Mais ce soir-là Ferrer, à vrai dire, n'avait guère accordé d'attention à ce récit, trop intéressé par cette Victoire dont il n'imaginait pas qu'elle viendrait s'installer chez lui dans une semaine. L'en eût-on informé qu'il eût été ravi, quoique non sans éprouver aussi quelque inquiétude, sans doute. Mais lui eût-on également indiqué que, des trois personnes réunies ce soir chez lui, chacune allait disparaître à sa manière avant la fin du mois, lui compris, il eût été supérieurement inquiet.

6

Le jour où l'on franchirait le cercle polaire, on fêterait normalement le passage de cette ligne. Ferrer en fut prévenu de manière allusive, sur un ton goguenard et vaguement intimidant, empreint de fatalité initiatique. Il ignora cependant la menace, supposant ce rituel réservé à l'équateur, aux tropiques. Or non: ces choses-là se célèbrent également dans le froid.

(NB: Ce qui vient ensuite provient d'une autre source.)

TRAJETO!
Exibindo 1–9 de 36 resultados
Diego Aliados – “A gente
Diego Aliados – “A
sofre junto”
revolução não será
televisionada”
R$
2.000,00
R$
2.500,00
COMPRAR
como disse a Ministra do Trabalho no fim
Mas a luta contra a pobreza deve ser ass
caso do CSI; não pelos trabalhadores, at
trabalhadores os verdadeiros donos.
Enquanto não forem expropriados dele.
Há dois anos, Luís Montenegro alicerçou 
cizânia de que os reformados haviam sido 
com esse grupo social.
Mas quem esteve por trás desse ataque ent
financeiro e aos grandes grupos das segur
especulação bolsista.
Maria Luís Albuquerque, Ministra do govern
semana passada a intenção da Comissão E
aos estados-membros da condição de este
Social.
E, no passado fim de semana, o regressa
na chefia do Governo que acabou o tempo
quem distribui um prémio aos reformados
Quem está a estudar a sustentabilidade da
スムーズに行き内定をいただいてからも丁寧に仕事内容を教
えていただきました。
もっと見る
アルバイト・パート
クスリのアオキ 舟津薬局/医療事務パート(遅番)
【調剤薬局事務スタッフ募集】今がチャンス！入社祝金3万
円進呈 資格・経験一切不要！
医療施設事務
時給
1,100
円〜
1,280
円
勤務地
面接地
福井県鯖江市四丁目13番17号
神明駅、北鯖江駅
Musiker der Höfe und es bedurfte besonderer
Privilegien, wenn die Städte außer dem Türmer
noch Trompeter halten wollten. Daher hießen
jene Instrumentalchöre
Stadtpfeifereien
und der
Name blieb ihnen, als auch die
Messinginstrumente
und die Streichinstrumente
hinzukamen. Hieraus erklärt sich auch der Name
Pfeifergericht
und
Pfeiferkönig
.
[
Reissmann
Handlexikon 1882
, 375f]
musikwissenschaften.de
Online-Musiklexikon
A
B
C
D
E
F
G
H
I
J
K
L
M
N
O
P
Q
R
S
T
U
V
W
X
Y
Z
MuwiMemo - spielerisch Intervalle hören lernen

Ce matin-là, donc, trois matelots déguisés en succubes firent irruption en hurlant dans sa cabine et lui bandèrent les yeux, l'entraînant ensuite au pas de charge dans un lacis de coursives jusqu'à la salle de sport tendue de noir pour l'occasion. On lui ôta son bandeau: sur une estrade centrale siégeait Neptune en présence du commandant et de quelques officiers subalternes. Couronne, toge et trident, chaussé de palmes de plongeur, Neptune interprété par le chef steward était flanqué de la rongeuse d'ongles dans le rôle d'Amphitrite. Le dieu des eaux, roulant des yeux, somma Ferrer de se prosterner, de répéter après lui diverses niaiseries, de mesurer la salle de sport au double décimètre, de récupérer un trousseau de clefs avec les dents au fond d'une bassine de ketchup et autres innocentes brimades. Tout le temps que Ferrer s'exécutait, il lui parut que Neptune injuriait discrètement Amphitrite. Après quoi le commandant se fendit d'un petit discours et remit à Ferrer son diplôme de passage.

Cela fait, passé le cercle arctique, on commença d'apercevoir quelques icebergs. Mais de loin, seulement: les icebergs, les bateaux aiment mieux les éviter. Parfois épars à la dérive et parfois regroupés, immobiles, en armada ancrée, certains d'entre eux étaient lisses et luisants, tout de glace immaculée, d'autres souillés, noircis, jaunis par la moraine. Leurs contours dessinaient des profils animaux ou géométriques, leur taille variait entre la place Vendôme et le Champ-de-Mars. Ils paraissaient cependant plus discrets, plus usés que leurs homologues antarctiques qui se déplacent pensivement en grands blocs tabulaires. Ils étaient également plus anguleux, asymétriques et tarabiscotés, comme s'ils s'étaient retournés plusieurs fois dans un mauvais sommeil.